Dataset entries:
------------------------------

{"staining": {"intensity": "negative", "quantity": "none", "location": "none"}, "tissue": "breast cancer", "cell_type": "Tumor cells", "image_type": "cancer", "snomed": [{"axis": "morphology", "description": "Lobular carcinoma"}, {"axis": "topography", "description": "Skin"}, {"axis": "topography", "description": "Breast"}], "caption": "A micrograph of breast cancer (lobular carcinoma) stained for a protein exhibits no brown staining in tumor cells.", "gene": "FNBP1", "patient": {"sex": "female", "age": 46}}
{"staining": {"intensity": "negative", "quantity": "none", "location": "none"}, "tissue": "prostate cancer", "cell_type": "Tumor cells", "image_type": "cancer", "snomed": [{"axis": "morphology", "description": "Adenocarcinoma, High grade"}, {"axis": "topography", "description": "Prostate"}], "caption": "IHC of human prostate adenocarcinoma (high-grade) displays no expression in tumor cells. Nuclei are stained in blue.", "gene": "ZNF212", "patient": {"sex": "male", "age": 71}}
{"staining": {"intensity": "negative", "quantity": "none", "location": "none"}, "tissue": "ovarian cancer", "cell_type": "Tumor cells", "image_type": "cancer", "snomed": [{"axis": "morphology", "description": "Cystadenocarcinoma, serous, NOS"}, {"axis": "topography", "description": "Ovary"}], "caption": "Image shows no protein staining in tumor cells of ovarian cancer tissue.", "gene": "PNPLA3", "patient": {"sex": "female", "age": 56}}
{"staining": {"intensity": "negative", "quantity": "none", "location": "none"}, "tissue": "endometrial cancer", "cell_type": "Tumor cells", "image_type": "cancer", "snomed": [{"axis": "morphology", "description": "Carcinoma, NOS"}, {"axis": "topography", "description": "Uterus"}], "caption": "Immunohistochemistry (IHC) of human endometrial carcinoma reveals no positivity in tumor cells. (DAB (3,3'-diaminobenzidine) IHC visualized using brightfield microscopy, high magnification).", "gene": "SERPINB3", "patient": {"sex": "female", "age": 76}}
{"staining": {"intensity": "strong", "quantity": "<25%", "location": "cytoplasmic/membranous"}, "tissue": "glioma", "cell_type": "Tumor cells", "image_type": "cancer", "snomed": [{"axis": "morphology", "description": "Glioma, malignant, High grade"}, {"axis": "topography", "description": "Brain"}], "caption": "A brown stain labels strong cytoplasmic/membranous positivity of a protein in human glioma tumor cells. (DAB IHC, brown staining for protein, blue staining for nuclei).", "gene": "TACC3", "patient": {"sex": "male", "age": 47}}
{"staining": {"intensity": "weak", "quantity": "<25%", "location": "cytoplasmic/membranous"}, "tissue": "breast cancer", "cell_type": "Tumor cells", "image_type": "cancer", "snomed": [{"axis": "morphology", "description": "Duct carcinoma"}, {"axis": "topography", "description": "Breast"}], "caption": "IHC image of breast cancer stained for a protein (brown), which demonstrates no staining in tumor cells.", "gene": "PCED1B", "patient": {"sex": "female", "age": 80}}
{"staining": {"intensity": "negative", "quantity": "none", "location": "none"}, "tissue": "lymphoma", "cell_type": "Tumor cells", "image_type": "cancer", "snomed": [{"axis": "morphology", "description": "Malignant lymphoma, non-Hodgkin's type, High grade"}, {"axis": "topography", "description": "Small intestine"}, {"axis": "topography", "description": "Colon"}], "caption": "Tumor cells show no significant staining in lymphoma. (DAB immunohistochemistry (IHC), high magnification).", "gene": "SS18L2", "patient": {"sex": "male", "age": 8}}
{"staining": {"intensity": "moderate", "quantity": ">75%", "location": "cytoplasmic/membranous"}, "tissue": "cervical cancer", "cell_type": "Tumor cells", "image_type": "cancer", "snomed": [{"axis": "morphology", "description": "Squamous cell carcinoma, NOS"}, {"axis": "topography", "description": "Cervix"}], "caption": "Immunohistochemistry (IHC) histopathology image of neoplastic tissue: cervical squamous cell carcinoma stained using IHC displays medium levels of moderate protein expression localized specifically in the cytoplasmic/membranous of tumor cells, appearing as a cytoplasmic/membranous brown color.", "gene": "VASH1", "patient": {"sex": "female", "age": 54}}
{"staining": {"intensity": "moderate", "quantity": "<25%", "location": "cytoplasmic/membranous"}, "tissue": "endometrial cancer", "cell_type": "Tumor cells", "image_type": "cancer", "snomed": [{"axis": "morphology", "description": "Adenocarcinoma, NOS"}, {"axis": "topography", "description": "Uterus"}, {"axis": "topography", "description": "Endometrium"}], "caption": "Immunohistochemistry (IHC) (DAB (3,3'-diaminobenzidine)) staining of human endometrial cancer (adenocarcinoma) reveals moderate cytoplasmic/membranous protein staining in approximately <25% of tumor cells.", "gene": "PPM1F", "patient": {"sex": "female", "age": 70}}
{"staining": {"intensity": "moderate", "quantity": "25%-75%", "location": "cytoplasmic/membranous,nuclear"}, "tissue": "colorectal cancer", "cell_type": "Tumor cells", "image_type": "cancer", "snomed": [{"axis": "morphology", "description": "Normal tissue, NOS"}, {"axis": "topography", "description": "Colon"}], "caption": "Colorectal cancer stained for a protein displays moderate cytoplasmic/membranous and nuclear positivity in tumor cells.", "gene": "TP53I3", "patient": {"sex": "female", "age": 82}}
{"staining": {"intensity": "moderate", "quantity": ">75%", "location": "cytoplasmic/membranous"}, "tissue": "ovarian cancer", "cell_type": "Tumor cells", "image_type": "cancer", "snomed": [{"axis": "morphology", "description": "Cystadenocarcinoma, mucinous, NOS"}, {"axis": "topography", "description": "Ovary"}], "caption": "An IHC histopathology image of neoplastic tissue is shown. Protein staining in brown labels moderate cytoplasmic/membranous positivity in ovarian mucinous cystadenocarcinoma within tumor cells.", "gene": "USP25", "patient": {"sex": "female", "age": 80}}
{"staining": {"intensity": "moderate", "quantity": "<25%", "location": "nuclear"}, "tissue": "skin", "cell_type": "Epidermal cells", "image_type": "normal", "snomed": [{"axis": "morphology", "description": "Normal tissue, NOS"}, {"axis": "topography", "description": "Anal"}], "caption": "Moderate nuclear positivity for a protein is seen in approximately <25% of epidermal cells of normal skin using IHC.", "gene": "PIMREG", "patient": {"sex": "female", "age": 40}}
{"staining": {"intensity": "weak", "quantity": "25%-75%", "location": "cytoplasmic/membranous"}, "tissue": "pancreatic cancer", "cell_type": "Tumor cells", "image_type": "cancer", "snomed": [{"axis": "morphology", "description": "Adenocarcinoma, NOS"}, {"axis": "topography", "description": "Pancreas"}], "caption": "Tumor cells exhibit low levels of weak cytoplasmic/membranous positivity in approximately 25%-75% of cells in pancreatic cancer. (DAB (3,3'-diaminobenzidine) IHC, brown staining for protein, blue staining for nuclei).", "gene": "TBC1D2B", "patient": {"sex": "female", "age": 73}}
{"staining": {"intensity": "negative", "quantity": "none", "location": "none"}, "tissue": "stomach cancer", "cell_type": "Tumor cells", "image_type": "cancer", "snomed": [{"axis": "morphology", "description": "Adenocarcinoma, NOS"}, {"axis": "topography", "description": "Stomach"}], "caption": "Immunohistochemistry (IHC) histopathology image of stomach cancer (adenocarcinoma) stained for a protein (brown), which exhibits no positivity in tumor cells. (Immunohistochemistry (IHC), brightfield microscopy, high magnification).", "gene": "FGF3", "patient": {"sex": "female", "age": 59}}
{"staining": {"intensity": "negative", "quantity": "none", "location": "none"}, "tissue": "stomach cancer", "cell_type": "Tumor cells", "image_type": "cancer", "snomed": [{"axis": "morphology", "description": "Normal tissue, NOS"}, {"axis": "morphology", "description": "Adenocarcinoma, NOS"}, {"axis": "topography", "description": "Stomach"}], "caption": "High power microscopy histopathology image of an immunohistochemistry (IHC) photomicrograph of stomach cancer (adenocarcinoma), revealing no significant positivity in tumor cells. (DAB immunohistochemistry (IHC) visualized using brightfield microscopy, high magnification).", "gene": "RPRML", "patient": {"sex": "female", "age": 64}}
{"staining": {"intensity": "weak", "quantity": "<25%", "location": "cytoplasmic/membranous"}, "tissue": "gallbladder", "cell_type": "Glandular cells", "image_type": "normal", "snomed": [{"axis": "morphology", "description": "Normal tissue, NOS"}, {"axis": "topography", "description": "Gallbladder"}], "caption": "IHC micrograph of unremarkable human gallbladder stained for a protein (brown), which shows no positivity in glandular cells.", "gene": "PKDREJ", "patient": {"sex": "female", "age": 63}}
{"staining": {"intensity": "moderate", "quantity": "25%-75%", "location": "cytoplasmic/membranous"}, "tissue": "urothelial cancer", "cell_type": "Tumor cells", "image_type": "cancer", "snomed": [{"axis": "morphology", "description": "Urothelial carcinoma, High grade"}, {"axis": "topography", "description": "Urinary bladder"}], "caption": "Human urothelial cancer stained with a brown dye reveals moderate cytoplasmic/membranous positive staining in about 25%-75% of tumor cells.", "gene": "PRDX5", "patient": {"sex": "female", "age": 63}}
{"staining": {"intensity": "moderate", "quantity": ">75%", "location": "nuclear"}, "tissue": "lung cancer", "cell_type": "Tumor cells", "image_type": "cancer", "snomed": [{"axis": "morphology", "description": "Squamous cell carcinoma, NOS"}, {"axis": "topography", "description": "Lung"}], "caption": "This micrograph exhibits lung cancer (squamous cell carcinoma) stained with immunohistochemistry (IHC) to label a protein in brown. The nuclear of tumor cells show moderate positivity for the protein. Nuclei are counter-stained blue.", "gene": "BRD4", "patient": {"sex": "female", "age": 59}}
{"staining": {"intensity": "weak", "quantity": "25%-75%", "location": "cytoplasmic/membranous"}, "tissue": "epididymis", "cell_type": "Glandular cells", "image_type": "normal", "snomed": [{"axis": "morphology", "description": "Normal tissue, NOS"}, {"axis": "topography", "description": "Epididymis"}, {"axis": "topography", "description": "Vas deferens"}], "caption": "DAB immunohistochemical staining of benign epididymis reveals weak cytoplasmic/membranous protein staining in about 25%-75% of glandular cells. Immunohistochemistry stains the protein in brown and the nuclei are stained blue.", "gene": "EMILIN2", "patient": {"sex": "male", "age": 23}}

------------------------------

_Task statement_: Copy every line of the data above, beginning with the first and ending with the line that contains "shows no protein", and give nothing more.

_Solution to the exercise_:
{"staining": {"intensity": "negative", "quantity": "none", "location": "none"}, "tissue": "breast cancer", "cell_type": "Tumor cells", "image_type": "cancer", "snomed": [{"axis": "morphology", "description": "Lobular carcinoma"}, {"axis": "topography", "description": "Skin"}, {"axis": "topography", "description": "Breast"}], "caption": "A micrograph of breast cancer (lobular carcinoma) stained for a protein exhibits no brown staining in tumor cells.", "gene": "FNBP1", "patient": {"sex": "female", "age": 46}}
{"staining": {"intensity": "negative", "quantity": "none", "location": "none"}, "tissue": "prostate cancer", "cell_type": "Tumor cells", "image_type": "cancer", "snomed": [{"axis": "morphology", "description": "Adenocarcinoma, High grade"}, {"axis": "topography", "description": "Prostate"}], "caption": "IHC of human prostate adenocarcinoma (high-grade) displays no expression in tumor cells. Nuclei are stained in blue.", "gene": "ZNF212", "patient": {"sex": "male", "age": 71}}
{"staining": {"intensity": "negative", "quantity": "none", "location": "none"}, "tissue": "ovarian cancer", "cell_type": "Tumor cells", "image_type": "cancer", "snomed": [{"axis": "morphology", "description": "Cystadenocarcinoma, serous, NOS"}, {"axis": "topography", "description": "Ovary"}], "caption": "Image shows no protein staining in tumor cells of ovarian cancer tissue.", "gene": "PNPLA3", "patient": {"sex": "female", "age": 56}}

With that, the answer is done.